▶ _Exercise_:
Every line below containing the word "source" should be found and copied.

▶ _Excerpted data_:
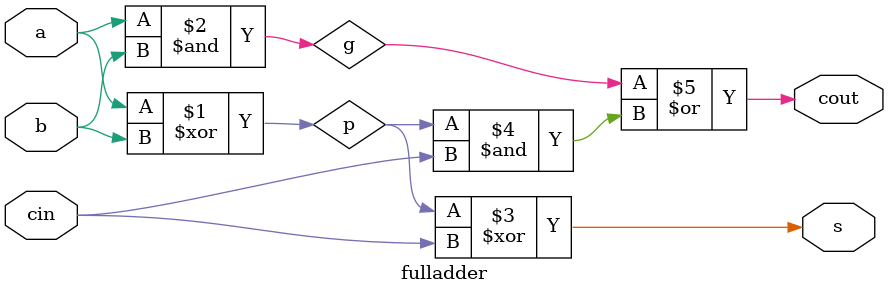
<source format=v>
module fulladder(input  a, b, cin, 
                 output s, cout);

  wire p, g;

  assign p = a ^ b;
  assign g = a & b;
  
  assign s = p ^ cin;
  assign cout = g | (p & cin);
endmodule
</source>
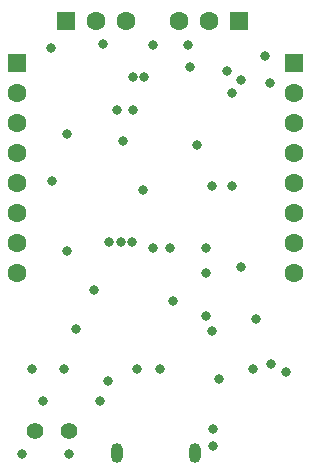
<source format=gbs>
G04*
G04 #@! TF.GenerationSoftware,Altium Limited,Altium Designer,19.1.8 (144)*
G04*
G04 Layer_Color=16711935*
%FSLAX25Y25*%
%MOIN*%
G70*
G01*
G75*
%ADD41R,0.06299X0.06299*%
%ADD42C,0.06299*%
%ADD43C,0.05512*%
%ADD44R,0.06299X0.06299*%
%ADD45O,0.03937X0.06693*%
%ADD46C,0.03150*%
D41*
X23327Y150591D02*
D03*
X80807D02*
D03*
D42*
X33327D02*
D03*
X43327D02*
D03*
X70807D02*
D03*
X60807D02*
D03*
X6890Y66614D02*
D03*
Y76614D02*
D03*
Y86614D02*
D03*
Y96614D02*
D03*
Y106614D02*
D03*
Y116614D02*
D03*
Y126614D02*
D03*
X99410Y66614D02*
D03*
Y76614D02*
D03*
Y86614D02*
D03*
Y96614D02*
D03*
Y106614D02*
D03*
Y116614D02*
D03*
Y126614D02*
D03*
D43*
X24409Y13780D02*
D03*
X12992D02*
D03*
D44*
X6890Y136614D02*
D03*
X99410D02*
D03*
D45*
X40157Y6693D02*
D03*
X66142D02*
D03*
D46*
X74360Y31185D02*
D03*
X96448Y33633D02*
D03*
X91535Y36417D02*
D03*
X72292Y14724D02*
D03*
Y8898D02*
D03*
X64680Y135285D02*
D03*
X49383Y131759D02*
D03*
X71862Y95571D02*
D03*
X8629Y6193D02*
D03*
X24348D02*
D03*
X81693Y68683D02*
D03*
X91340Y129872D02*
D03*
X23684Y112858D02*
D03*
X15441Y23925D02*
D03*
X34602D02*
D03*
X18701Y97342D02*
D03*
X89567Y139044D02*
D03*
X70039Y66614D02*
D03*
X37451Y76863D02*
D03*
X81693Y130905D02*
D03*
X66929Y109252D02*
D03*
X26575Y48063D02*
D03*
X37402Y30512D02*
D03*
X49073Y94238D02*
D03*
X52165Y74973D02*
D03*
X35531Y143063D02*
D03*
X45452Y131928D02*
D03*
X52165Y142717D02*
D03*
X86614Y51181D02*
D03*
X85630Y34449D02*
D03*
X41608Y76863D02*
D03*
X45262D02*
D03*
X45452Y121063D02*
D03*
X40354D02*
D03*
X42157Y110571D02*
D03*
X78740Y126614D02*
D03*
X18406Y141732D02*
D03*
X76771Y133858D02*
D03*
X63976Y142717D02*
D03*
X59055Y57087D02*
D03*
X71862Y47195D02*
D03*
X69889Y52165D02*
D03*
X58071Y74973D02*
D03*
X70039D02*
D03*
X11811Y34449D02*
D03*
X22638D02*
D03*
X23465Y73819D02*
D03*
X32480Y61024D02*
D03*
X78740Y95472D02*
D03*
X54630Y34449D02*
D03*
X46850D02*
D03*
M02*

</source>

▶ _Problem solution_:
<source format=v>
</source>
<source format=gbs>
</source>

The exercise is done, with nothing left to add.